• Work order: Transcribe the entries below exactly; leave every image out.

-- Source material follows --

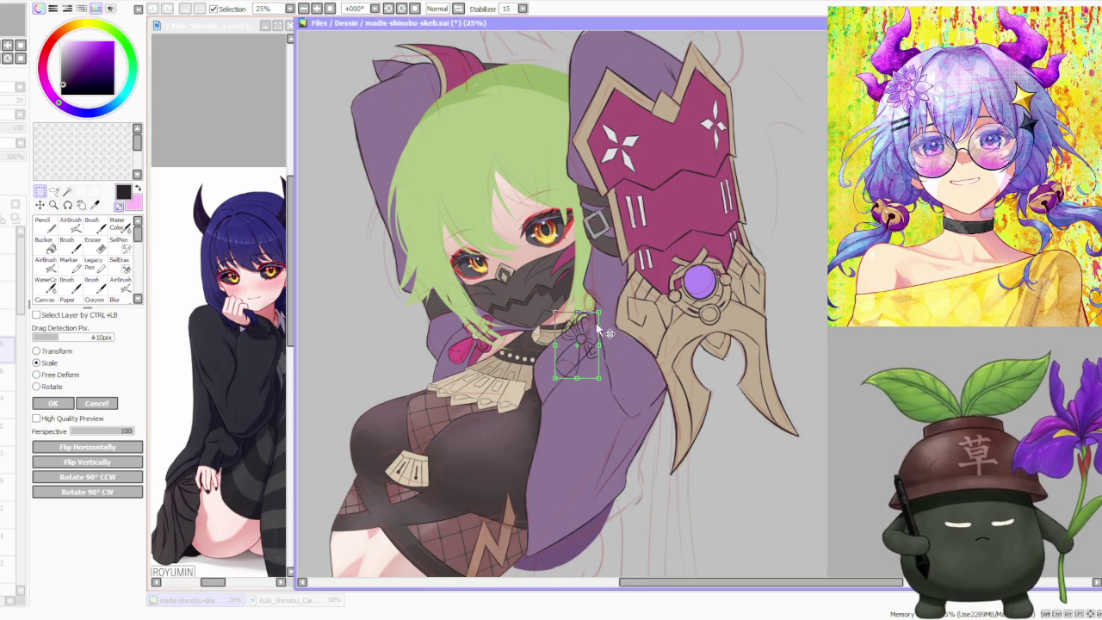
Step: Tilt the bow a little with Rotate, apply the transform, and return to the Brush
click(51, 387)
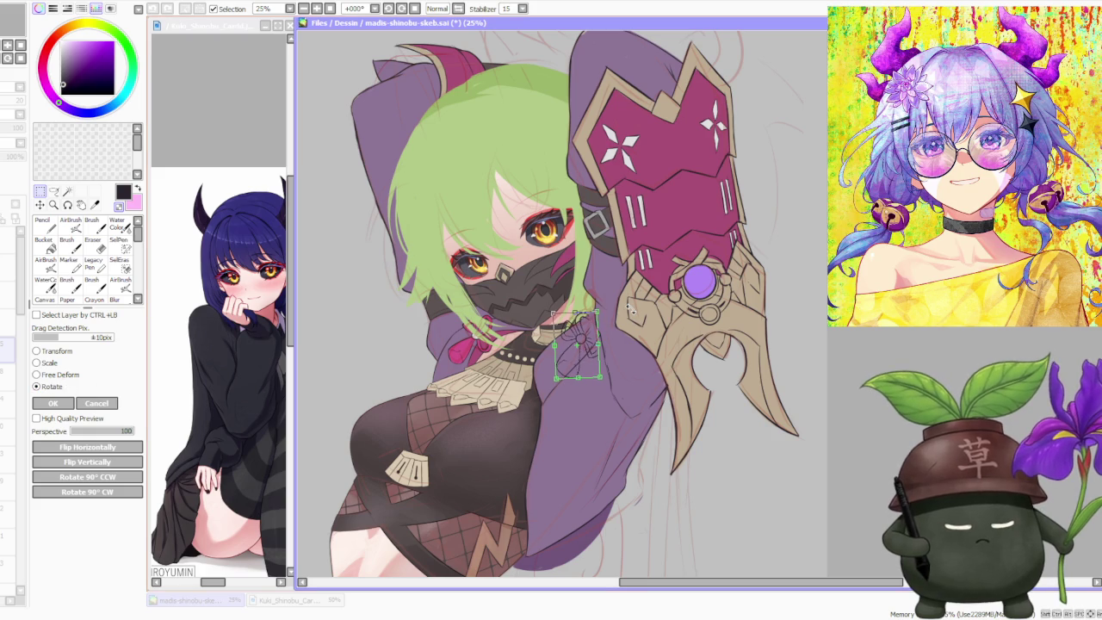
scroll(629, 307, up, 1)
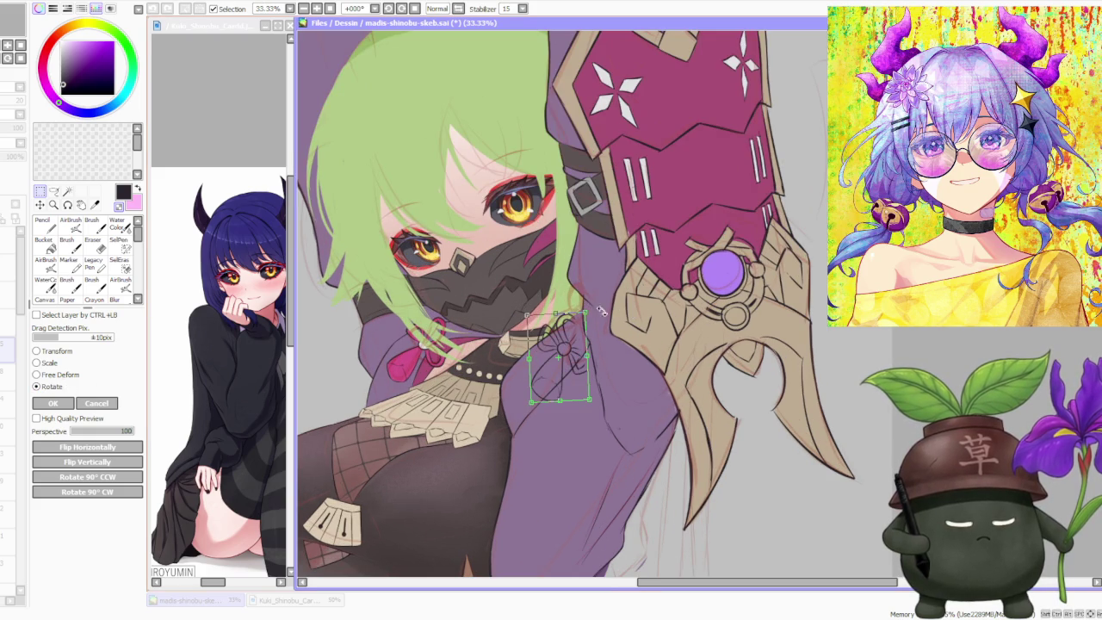
click(50, 401)
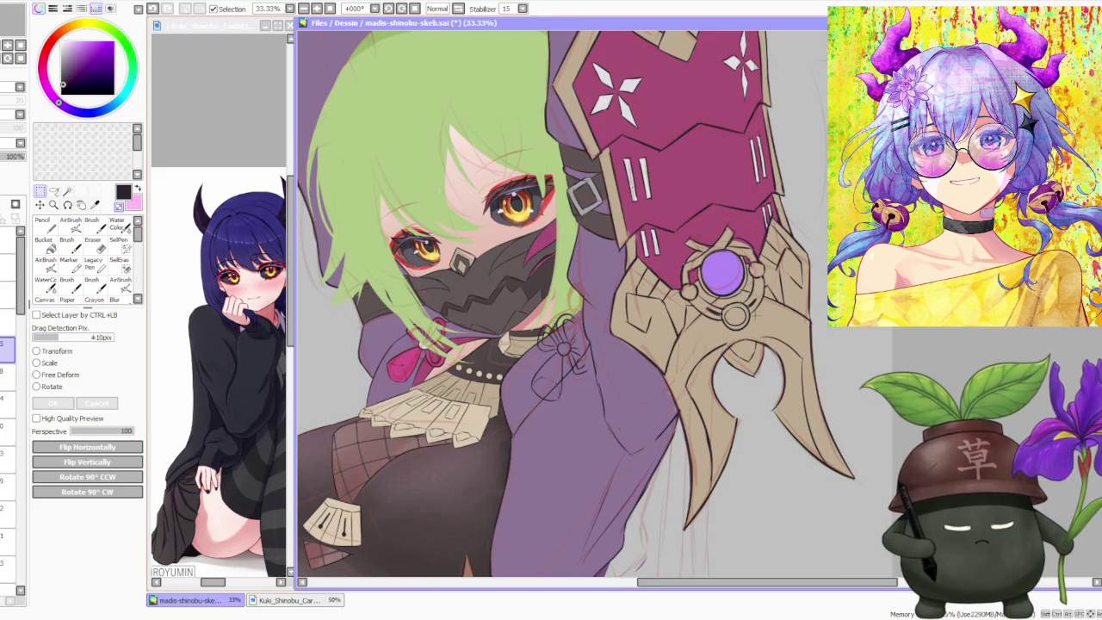
scroll(775, 318, down, 1)
scroll(775, 319, down, 2)
scroll(775, 318, down, 1)
scroll(775, 319, up, 2)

-- Source material concluded --

• Response to the task:
Step: Tilt the bow a little with Rotate, apply the transform, and return to the Brush
click(51, 387)
scroll(629, 307, up, 1)
click(50, 401)
scroll(775, 318, down, 1)
scroll(775, 319, down, 2)
scroll(775, 318, down, 1)
scroll(775, 319, up, 2)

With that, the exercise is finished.